# Just bought LP540



## Softy (Jul 19, 2009)

It need new packing. You know any good online I can buy one since spraymall only carry blue stuff.


----------



## straight_lines (Oct 17, 2007)

http://www.urepairsprayerparts.com/

He is an active member here as well if you want to contact him here.
http://www.painttalk.com/members/mr-fixit-4415/


----------



## mr.fixit (Aug 16, 2009)

Thanks Tommy I will pm softy


----------



## Softy (Jul 19, 2009)

Just bought the kit from the guy. Now I need to figure out DIY spanner wrench to remove the packing housing, something flat with hook at the end.


----------



## NCPaint1 (Aug 6, 2009)

Softy said:


> Just bought the kit from the guy. Now I need to figure out DIY spanner wrench to remove the packing housing, something flat with hook at the end.

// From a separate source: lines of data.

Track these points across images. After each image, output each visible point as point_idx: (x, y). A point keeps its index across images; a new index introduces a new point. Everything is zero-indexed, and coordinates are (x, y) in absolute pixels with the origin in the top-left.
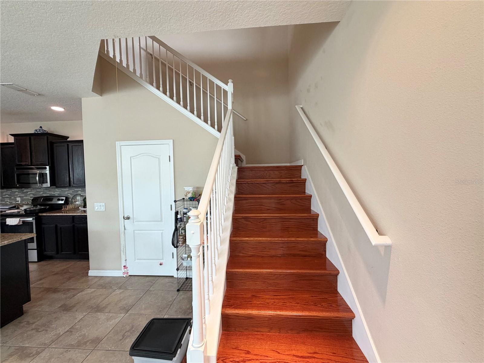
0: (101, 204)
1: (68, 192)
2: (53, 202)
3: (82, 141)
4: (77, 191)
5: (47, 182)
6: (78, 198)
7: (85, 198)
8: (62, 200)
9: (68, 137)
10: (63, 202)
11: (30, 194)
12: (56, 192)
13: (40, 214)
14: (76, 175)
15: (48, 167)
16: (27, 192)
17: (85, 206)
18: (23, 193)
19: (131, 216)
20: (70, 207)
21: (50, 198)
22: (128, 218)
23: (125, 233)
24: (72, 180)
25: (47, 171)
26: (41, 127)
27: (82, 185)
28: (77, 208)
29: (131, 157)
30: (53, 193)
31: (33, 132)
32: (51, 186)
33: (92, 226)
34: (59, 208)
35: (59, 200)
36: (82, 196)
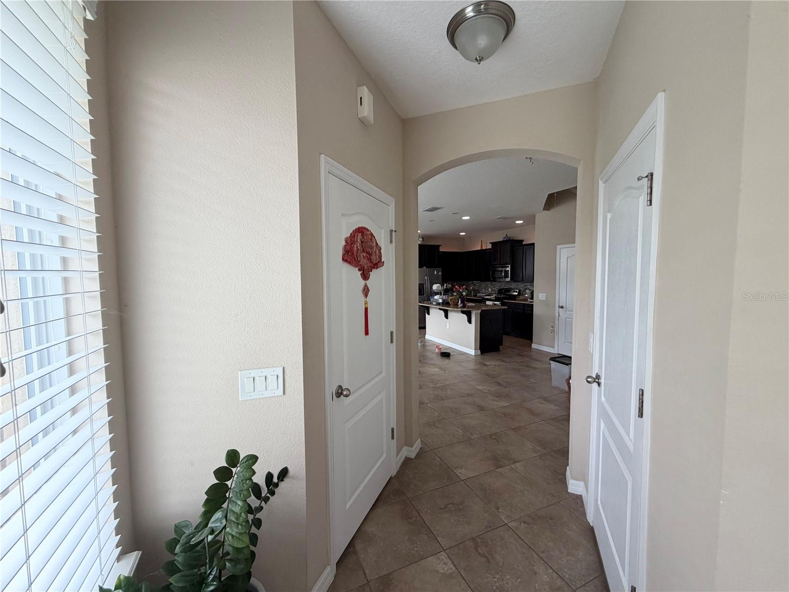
0: (544, 294)
1: (521, 286)
2: (510, 293)
3: (533, 244)
4: (527, 286)
5: (508, 277)
6: (527, 291)
7: (533, 292)
8: (516, 292)
9: (523, 241)
10: (517, 294)
11: (497, 286)
12: (513, 285)
13: (504, 301)
14: (528, 272)
15: (510, 266)
16: (494, 285)
17: (532, 298)
18: (492, 285)
19: (564, 306)
20: (521, 297)
21: (509, 290)
22: (562, 307)
23: (558, 318)
24: (524, 276)
25: (509, 269)
26: (507, 235)
27: (532, 281)
28: (526, 300)
29: (567, 258)
30: (511, 286)
31: (502, 240)
32: (511, 280)
33: (537, 311)
34: (514, 297)
35: (514, 292)
36: (530, 290)
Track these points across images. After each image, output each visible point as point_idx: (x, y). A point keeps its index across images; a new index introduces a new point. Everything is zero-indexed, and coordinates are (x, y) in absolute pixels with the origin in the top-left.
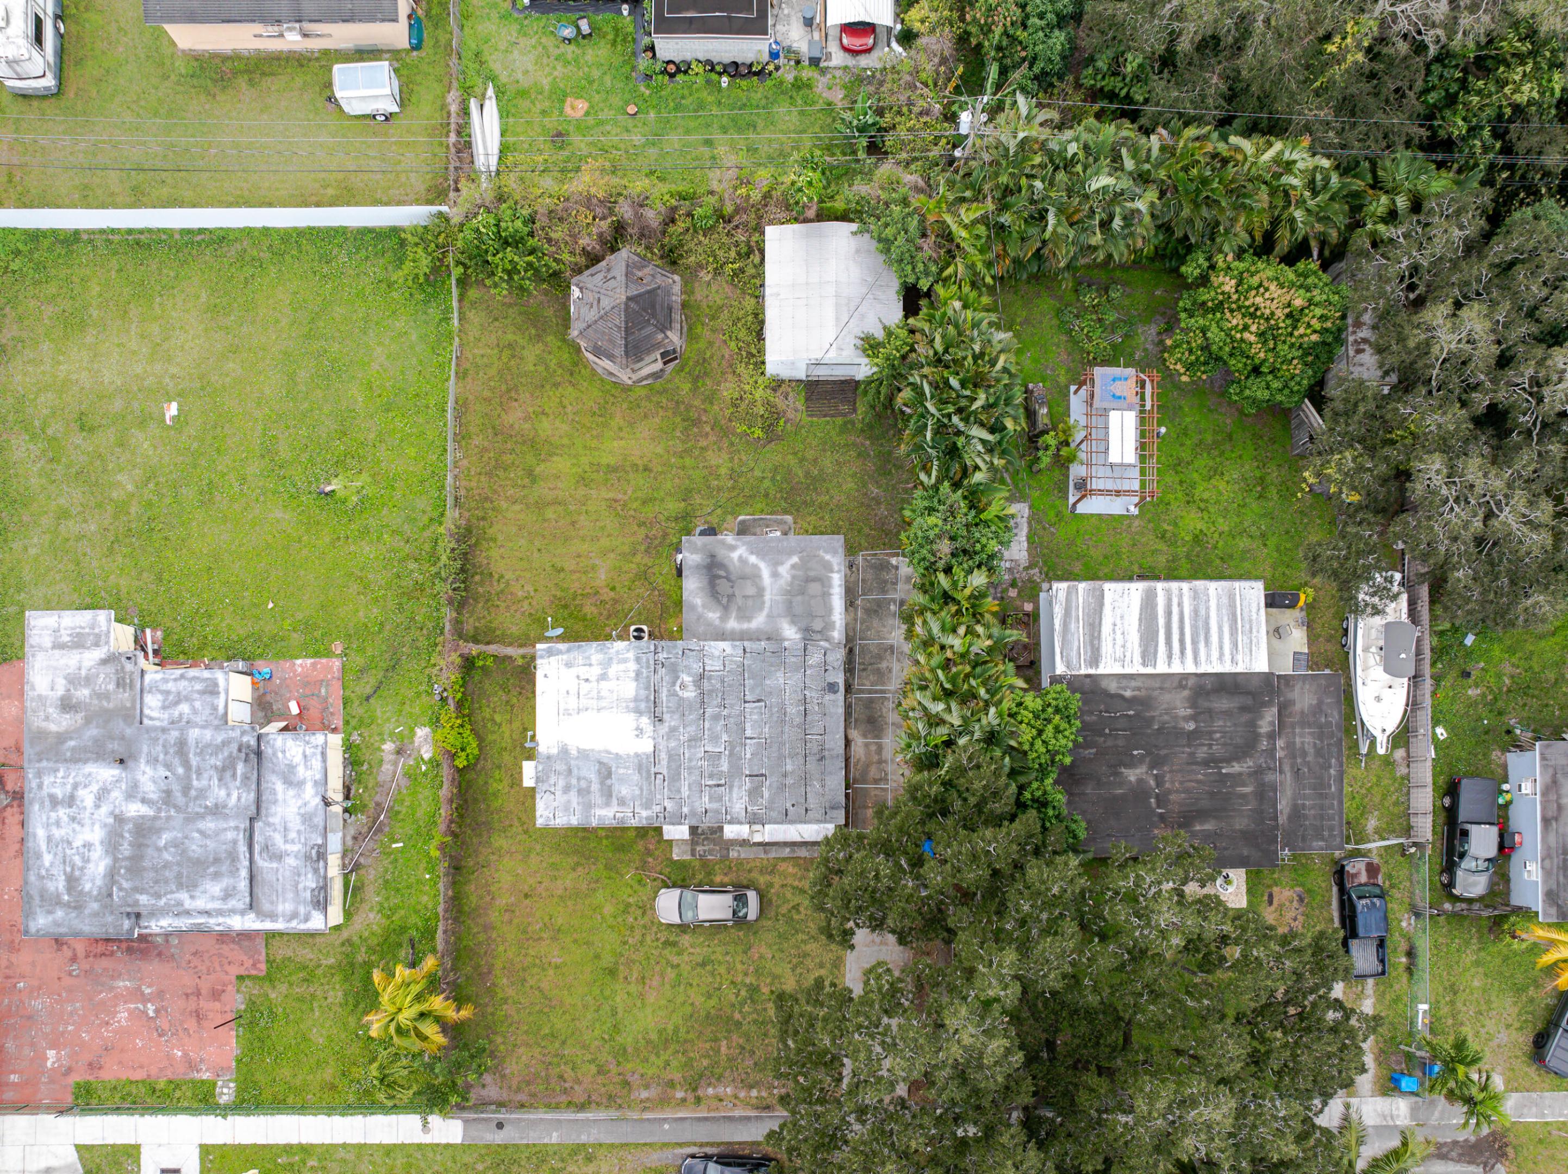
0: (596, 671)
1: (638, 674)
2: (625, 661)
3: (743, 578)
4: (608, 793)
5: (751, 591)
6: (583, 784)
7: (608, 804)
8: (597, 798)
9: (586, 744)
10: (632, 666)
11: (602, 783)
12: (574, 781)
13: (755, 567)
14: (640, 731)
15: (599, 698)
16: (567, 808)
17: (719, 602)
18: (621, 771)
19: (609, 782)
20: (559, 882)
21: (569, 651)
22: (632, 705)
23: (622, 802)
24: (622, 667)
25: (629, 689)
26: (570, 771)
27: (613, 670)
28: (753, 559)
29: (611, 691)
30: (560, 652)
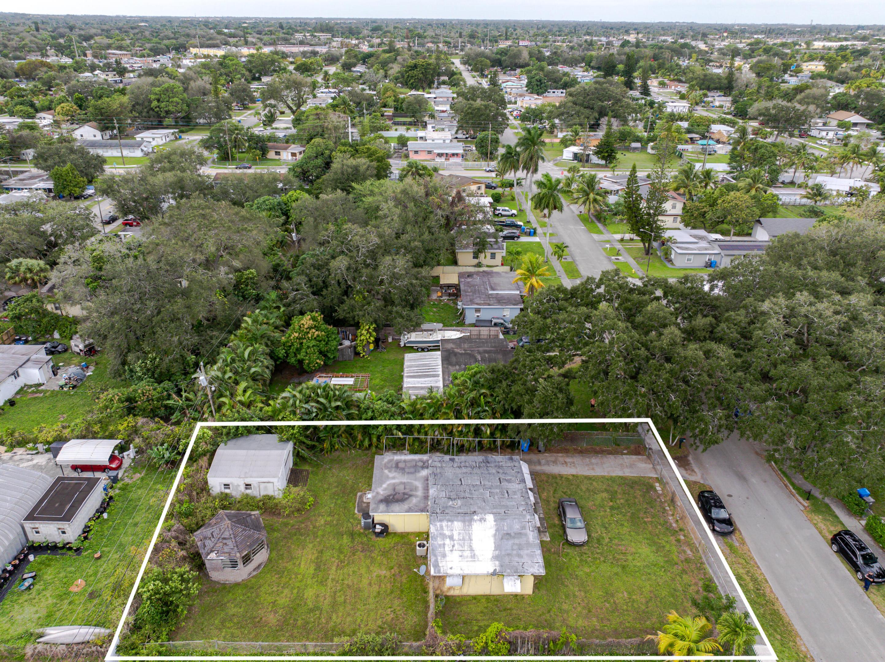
0: (447, 541)
1: (449, 520)
2: (441, 527)
3: (394, 489)
4: (519, 535)
5: (402, 487)
6: (515, 547)
7: (526, 535)
8: (523, 540)
9: (492, 546)
10: (444, 524)
11: (514, 538)
12: (515, 552)
13: (388, 485)
14: (482, 520)
15: (464, 539)
16: (531, 556)
17: (407, 499)
18: (506, 528)
19: (513, 534)
20: (577, 593)
21: (435, 556)
22: (467, 523)
23: (523, 528)
24: (445, 528)
25: (457, 525)
26: (508, 555)
27: (447, 533)
28: (384, 486)
29: (459, 534)
30: (436, 561)
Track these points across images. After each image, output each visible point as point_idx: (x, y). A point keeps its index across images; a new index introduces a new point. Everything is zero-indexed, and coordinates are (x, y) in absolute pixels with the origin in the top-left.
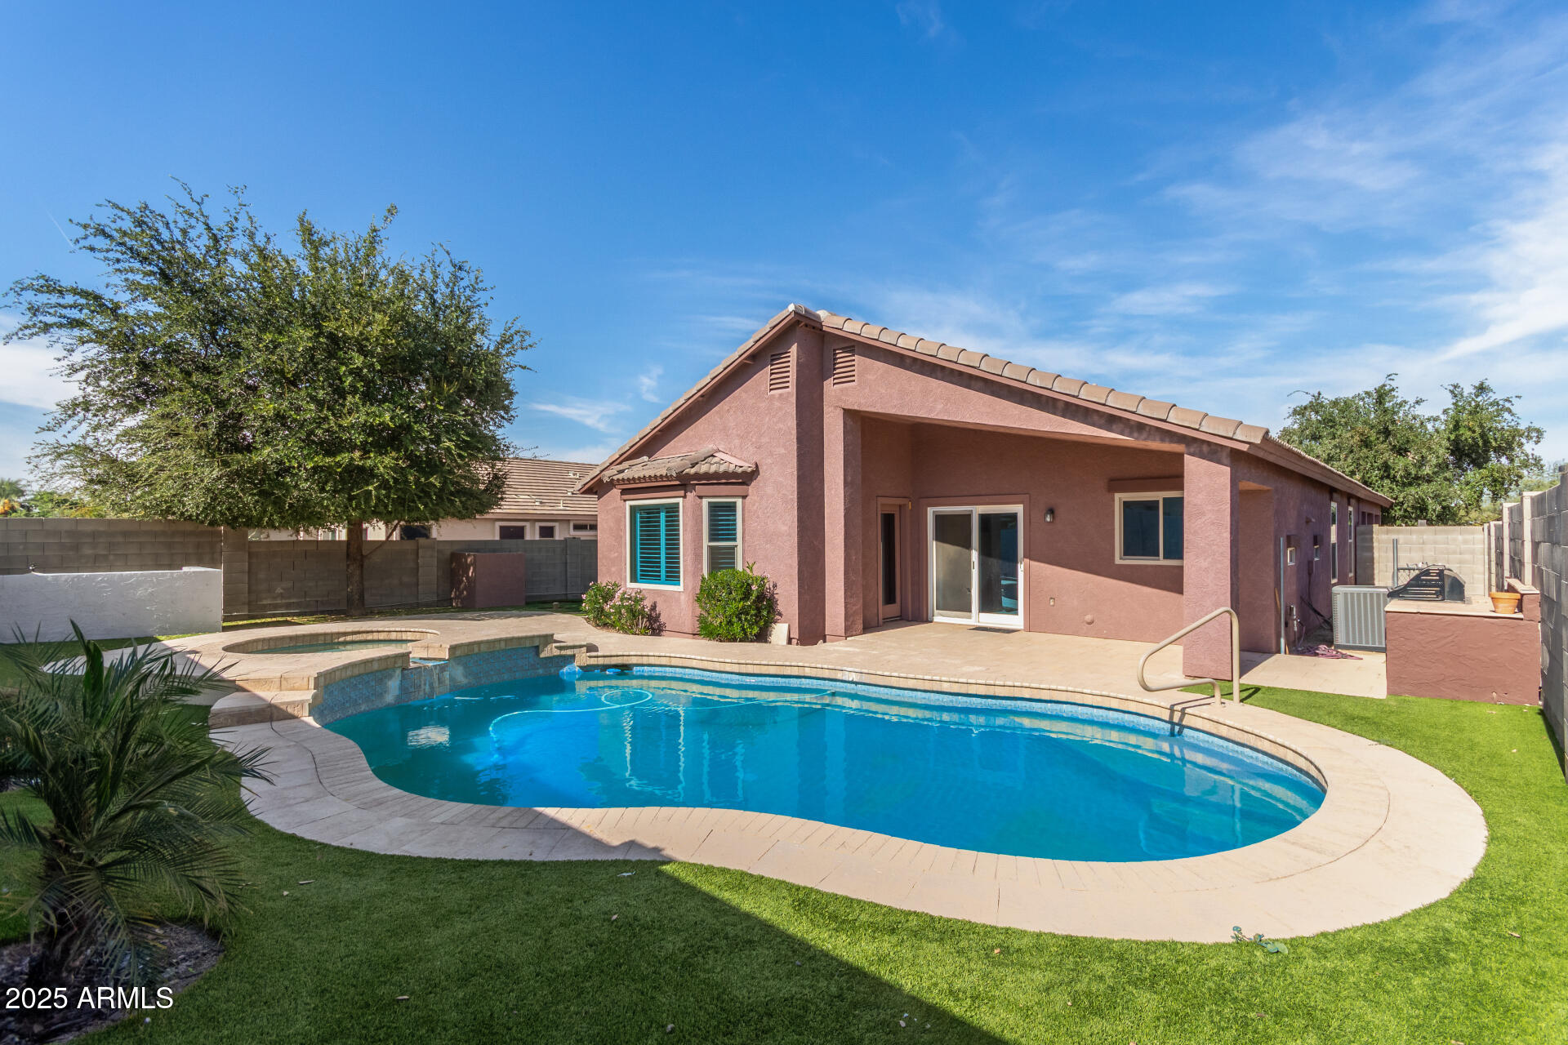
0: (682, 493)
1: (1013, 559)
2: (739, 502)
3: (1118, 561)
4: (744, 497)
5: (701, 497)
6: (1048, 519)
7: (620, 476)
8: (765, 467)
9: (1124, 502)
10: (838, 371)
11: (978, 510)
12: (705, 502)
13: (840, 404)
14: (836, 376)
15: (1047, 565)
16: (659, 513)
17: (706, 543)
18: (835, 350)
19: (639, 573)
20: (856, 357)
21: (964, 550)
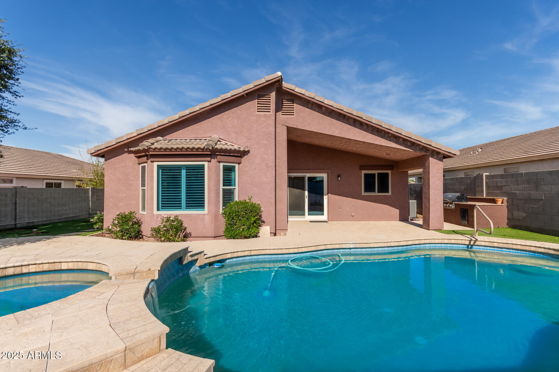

Which part? The packing nut at the top of the fluid section? Pic please, you dont really need any special tools.


----------



## Softy (Jul 19, 2009)

NCPaint1 said:


> Which part? The packing nut at the top of the fluid section? Pic please, you dont really need any special tools.


I only got the link to airlessco. I can't hit it with hammer and screw driver like Graco. It has round aluminum w/ hole for packing nut.


----------



## NCPaint1 (Aug 6, 2009)

Use anything that will fit in the hole. A screwdriver works well, it shouldn't be tight. They have a steel rod that you can use, but a screwdriver works too.

When you rebuild this pump and reinstall the packing nut, there should be 4-5 thread's showing. Do not over tighten this when reinstalling, if you do, the cylinder will be junked. These units have adjustable packings. When you see paint on the piston or any leaking around it, just give it a quarter or half turn until the leak stops. After several adjustments, and there are no remaining visible threads, its time to repack.


----------



## Softy (Jul 19, 2009)

I didn't see any thread and I've not been able to turn it yet with round rod. Don't see any TSL stain. Though I only paid $150 but I sure hope I don't have to replace any part.


----------



## Softy (Jul 19, 2009)

Got the packing kit and surprise to see the removal tool inside. Didn't even know you sell Graco too. If I don't let the local shop do it, will buy from you. Thanks


----------



## robladd (Nov 22, 2010)

Right on Softy! Welcome to the Lessco Family


----------



## straight_lines (Oct 17, 2007)

I bought a new to me HD rental last week as well. This is number two in my line up, and put it to work immediately. 

https://picasaweb.google.com/lh/photo/9TxCkVU-FkHMQXuGt_4Tp50BdTI0rxhJjJMSV9QL0Lk?feat=directlink


----------



## Softy (Jul 19, 2009)

The packing is much bigger than my 695 and I think it has 1 or 2 more leather. That steel middle insert is funky and I hope it can stand water while storing.


----------



## robladd (Nov 22, 2010)

Softy said:


> The packing is much bigger than my 695 and I think it has 1 or 2 more leather. That steel middle insert is funky and I hope it can stand water while storing.


I think your talking about the spring that makes it possible to adjust the packings.

The way I store mine is RV anti-freer 50/50 with water. I have a 690 it's been the very best.


----------



## RaleighPainter (Jun 13, 2011)

Softy said:


> That steel middle insert is funky and I hope it can stand water while storing.


Never store your pump in only water, ever! We always store ours with thinner, for long term we store them with thinner and a splash of motor oil.


----------